The good folks at Barbecana shared this great article on cost vs schedule risk analysis highlighting their differences as well as the pros and cons of each. Risk plays a critical role in improving project success and ultimately profitability.
Project Risk Analysis
There are two important outcomes for most projects beyond the obvious scope and quality objectives: Cost and Schedule.
The cost outcome directly affects the value of performing the project in terms of profit and loss. The schedule outcome also affects cost and has other less tangible impacts such as loss of reputation caused by late delivery.
Cost Risk Analysis
Many organizations focus on cost risk when producing proposals. Unfortunately the primary reason for this is because it is perceived as quick and easy. The scope of work will often be estimated at a high level as a series of line items in a spreadsheet. This lends itself to easily adding in overheads, profit and contingency as percentages to arrive at a price.

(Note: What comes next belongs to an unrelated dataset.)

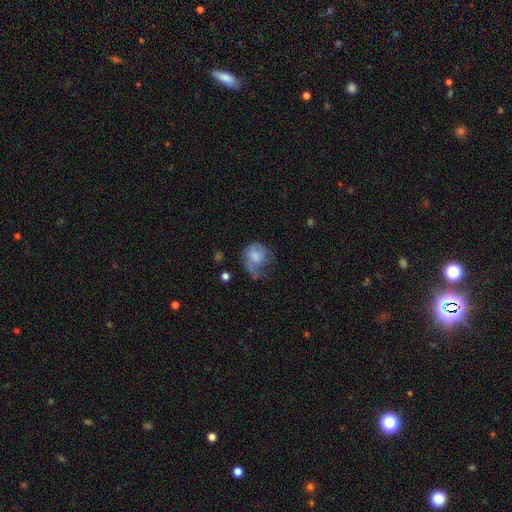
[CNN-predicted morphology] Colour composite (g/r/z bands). It shows a smooth galaxy with no disk features (53%) that is round (64%). Merging: major disturbance (37%).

There are several techniques for performing “risk analysis” on the cost data including proprietary risk analysis packages through home-grown macros. Many of these cost risk solutions even employ sophisticated algorithms like Monte Carlo simulation, though this is not really necessary because cost risk analysis can easily be done analytically.
Unfortunately this approach has many pitfalls, chief among them that the cost impact of potential schedule delays cannot be easily assessed.
Schedule Risk Analysis
Schedule risk analysis will not only provide information regarding expected completion dates but it can also produce a more realistic assessment of likely project costs. So why do so many organizations still produce unrealistic proposals based purely on cost risk? This is largely because of the perceived effort. The irony is that many of these same organization will have also produced a schedule to determine a date to include in their proposal.
Resource/Cost loading a schedule is no more arduous than creating a spreadsheet to model costs although it does require the dissolving of the ‘silos’ that so often separate cost and planning in many organizations.
Monte Carlo simulation on a schedule doesn’t have to be onerous. If uncertainty data is available for cost estimates then often the same data can be used in the schedule.
Performing a Schedule Risk Analysis as part of the proposal process will avoid the pitfall of only discovering a low probability of schedule success after the contract has been awarded.
The Benefit of Cost/Schedule Risk Analysis vs simple Cost Risk Analysis
Cost risk analysis tends to treat each component of the estimate in isolation. Even if correlation or ‘drivers’ are used to create shared influencing factors the mean (expected) cost will often remain similar even if the range (deviation) of the results changes. Schedule risk analysis on the other hand, assuming appropriate predecessor/successor logic is in place, can additionally produce more realistic forecasts taking into account merge bias and rate changes.
Schedule Risk Analysis when producing proposals can be an easy way to ensure commitments are realistic and improve chances of success while reducing project costs by focusing on the things that matter. Embracing risk can improve confidence and ultimately profitability.